Review: Paragon

A many splendored brunch
By BILL RODRIGUEZ  |  May 12, 2011

Paragon-7973_main
SUNNY SAMPLER A variety of goodness from the buffet.

Sunday morning. A time to lean back after a hard week of work and previous day of mowing the lawn or paying bills. It's the time when you can best appreciate stretching out like a Roman sybarite and having grapes popped into your mouth. It's not the time to ask your mate if he or she would like to prepare a sumptuous feast, unless you're willing to face crossed arms and a tapping foot.

No, it's time to go out for brunch.

Paragon | 401.331.6200 | 234 Thayer St, Providence | Mon-Sat, 11 am-Midnight; Sun, 10 am-Midnight | Major Credit Cards | Full Bar | Sidewalk-Level Accessible

Paragon was a place I'd wanted to check out for such an occasion, so napkin under chin and knife and fork in hands (just mentally, don't worry), Paragon it was. Their spread is expansive, and I didn't want to hold back.

A friend and I arrived a little after noon and few tables were free, so take that as a precaution and get there as early as is convenient. After being taken to our seats, we surveyed the serving area to get our bearings. The longest line was to specify the vegetables and meats you'd like in the omelet that would be made for you. Nearby was the prime rib carving station, but there was no accompanying carver working on a baked ham, which was listed in the menu. There was chicken cacciatore and one pasta near that station.

We were brought to our table but not told that there was another room of items; it was left to our own alertness to realize that the winding stretch didn't have all the dishes on the menu. Fortunately, someone at the head of the line mentioned that to us, so we proceeded into the bar area. Both starters and finishers were here, from shrimp cocktail to desserts — from Italian wedding cookies to a cherry crumb cake.

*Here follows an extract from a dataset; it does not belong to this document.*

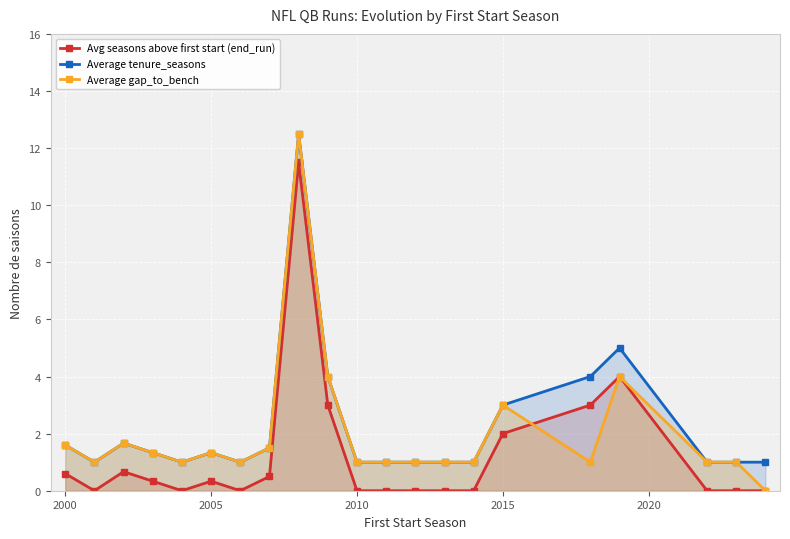

Is it true that Avg seasons above first start (end_run) equals 2.0 at 2015?

True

The shrimp were fresh and tasty, and the horseradish in the sauce wasn't overwhelming — I can take it quite peppy, but the authority in this matter was my accompanying friend, whose other recent shrimp cocktail experiences led to mouth-fanning. I also sampled the potato salad, which was prepared my favorite way, the red bliss chunks coated with egg salad. The macaroni salad would have been equally appropriate if heated up, the shells accompanied by pieces of tomato in small chunks of feta.

Leaving our empty plates on our table, we stepped up for some eggs. Those omelets looked wonderful, but I was afraid that choice would fill me too much. An eggs Benedict was a different story, and there were plenty in the hot tray compartment they kept adding to. I usually don't order this, because too often the white is running. The one I chose was perfect, the white shaky but firm, only the yolk liquid. Susan's was nearly as good, the yolk only semi-solidified, but the hollandaise was minimally lemony. The massive amounts of bacon in the next tray were also just right, crisp and patted dry. Fortunately, I took only one of the skinless pork sausages; my one bite tasted oddly metallic.